* Delay gives China diplomacy one more chance
* G20 under growing pressure to deliver more than rhetoric
* Will Treasury delay trigger congressional action?
WASHINGTON (Reuters) - The U.S. Treasury's currency
report delay suggests Washington wants to give diplomacy
another chance to convince China it is in everyone's interest
to speed up the yuan's rise.
By delaying the report until after a Group of 20 leaders
summit in Seoul next month, the United States can defuse some
political tension. However, it also puts the onus on the G20 to
deliver more than just rhetoric on foreign exchange rates.
Treasury Secretary Timothy Geithner probably won't be
winning many friends in Congress, where lawmakers from both
political parties back taking a tougher tack on Beijing.
G20 LOOMS LARGER
* Currencies were already front and center at G20 talks
after IMF meetings last weekend failed to ease tensions.
Forging consensus in such a diverse group will be hard.
* There does not seem to be broad support for a "Plaza
Accord" type of agreement on how best to realign exchange
rates. European officials have stuck to well-rehearsed
statements that excessive currency volatility is unwelcome.
* Geithner toughened his words somewhat last week, saying
markets should determine exchange rates.
TAKING OUT THE POLITICS
* Waiting until after the G20 meeting means the Obama
administration won't have to reveal its decision until after
Nov. 2 congressional elections.
* Although China's currency is not a hot-button issue for
voters, it is a source of frustration for unions and
manufacturing-heavy states which are typically Democratic
strongholds.
* But the delay could spur Congress to act on legislation
that would penalize China for keeping the yuan low. A bill that
would punish China for its currrency practices passed in the
House of Representatives last month and two Democratic senators
said on Friday Congress was prepared to move ahead with
legislation.
* Geithner told lawmakers at a Sept. 16 hearing on China's
currency that he shared their frustration with Beijing's slow
progress in allowing the yuan to rise. The delay may harden
some lawmakers' view that Treasury is too soft on China. The
yuan has beeen the focal point of relations that frequently see
tensions over issues from Tibet and Taiwan to trade.

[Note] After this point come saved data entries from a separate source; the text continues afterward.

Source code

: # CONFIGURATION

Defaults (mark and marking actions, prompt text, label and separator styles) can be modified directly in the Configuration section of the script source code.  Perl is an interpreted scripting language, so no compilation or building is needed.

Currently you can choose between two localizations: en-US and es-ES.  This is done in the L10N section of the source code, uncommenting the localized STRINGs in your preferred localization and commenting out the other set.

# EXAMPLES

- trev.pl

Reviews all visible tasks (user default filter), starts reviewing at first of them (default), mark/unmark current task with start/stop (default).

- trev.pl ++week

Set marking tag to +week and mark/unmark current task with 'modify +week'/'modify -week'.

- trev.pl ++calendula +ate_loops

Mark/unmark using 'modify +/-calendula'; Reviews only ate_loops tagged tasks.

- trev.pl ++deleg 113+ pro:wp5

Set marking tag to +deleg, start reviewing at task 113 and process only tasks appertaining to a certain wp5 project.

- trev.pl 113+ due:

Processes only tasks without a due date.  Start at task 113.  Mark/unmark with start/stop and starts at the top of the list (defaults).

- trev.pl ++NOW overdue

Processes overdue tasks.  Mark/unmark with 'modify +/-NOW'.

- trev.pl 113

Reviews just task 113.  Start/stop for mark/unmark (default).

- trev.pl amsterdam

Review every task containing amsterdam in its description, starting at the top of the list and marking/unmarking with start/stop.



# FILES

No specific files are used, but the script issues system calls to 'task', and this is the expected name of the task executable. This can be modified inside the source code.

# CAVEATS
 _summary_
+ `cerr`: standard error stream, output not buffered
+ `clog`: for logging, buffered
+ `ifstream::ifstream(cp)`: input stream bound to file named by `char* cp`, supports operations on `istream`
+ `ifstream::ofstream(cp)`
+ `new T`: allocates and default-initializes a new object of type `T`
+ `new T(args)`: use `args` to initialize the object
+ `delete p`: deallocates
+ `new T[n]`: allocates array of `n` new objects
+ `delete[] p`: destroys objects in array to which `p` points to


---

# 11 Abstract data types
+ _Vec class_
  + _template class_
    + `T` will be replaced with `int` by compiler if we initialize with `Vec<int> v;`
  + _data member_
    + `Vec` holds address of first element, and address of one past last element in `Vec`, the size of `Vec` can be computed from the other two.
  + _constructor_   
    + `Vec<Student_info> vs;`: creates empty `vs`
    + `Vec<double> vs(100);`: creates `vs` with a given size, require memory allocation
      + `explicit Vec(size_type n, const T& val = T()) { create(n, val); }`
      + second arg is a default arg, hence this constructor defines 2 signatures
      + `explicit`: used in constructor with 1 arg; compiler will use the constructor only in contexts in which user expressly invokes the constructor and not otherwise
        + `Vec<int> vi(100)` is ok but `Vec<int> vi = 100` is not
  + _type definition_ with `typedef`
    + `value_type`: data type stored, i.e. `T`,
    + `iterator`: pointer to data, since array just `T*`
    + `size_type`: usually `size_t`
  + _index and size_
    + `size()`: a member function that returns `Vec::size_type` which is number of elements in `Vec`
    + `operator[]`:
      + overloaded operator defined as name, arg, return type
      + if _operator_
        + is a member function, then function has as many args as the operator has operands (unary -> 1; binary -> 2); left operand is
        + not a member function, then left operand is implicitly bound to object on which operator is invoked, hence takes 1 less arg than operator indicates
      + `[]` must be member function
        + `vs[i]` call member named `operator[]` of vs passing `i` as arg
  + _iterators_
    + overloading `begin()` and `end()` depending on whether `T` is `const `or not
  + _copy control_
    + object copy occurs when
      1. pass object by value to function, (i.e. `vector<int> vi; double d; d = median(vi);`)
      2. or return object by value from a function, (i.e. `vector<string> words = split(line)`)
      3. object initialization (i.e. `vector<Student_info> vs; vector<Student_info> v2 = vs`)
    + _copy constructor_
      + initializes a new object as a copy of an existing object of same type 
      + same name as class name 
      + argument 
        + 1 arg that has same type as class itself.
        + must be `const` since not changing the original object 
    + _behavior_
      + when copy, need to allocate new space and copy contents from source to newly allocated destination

GREEN LIGHT TO SELL DOLLAR
* The delay does little to change the status quo for
investors who will be happy to continue selling dollars and
buying Treasuries in anticipation of the U.S. Federal Reserve
pumping more dollars in the economy.
* It also leaves China free to allow only gradual yuan
appreciation and puts upward pressure on the euro, yen and
Australian dollar, which as free-floating currencies tend to
absorb most of the dollar weakness.
* By managing its exchange rate, China has built up a
massive store of $2.6 trillion in currency reserves and is the
biggest holder of U.S. Treasury debt. Markets fear a move to
label it a manipulator could spark retaliation, with a
worst-case scenario involving China selling enough Treasury
debt to provoke a sudden spike in U.S. interest rates.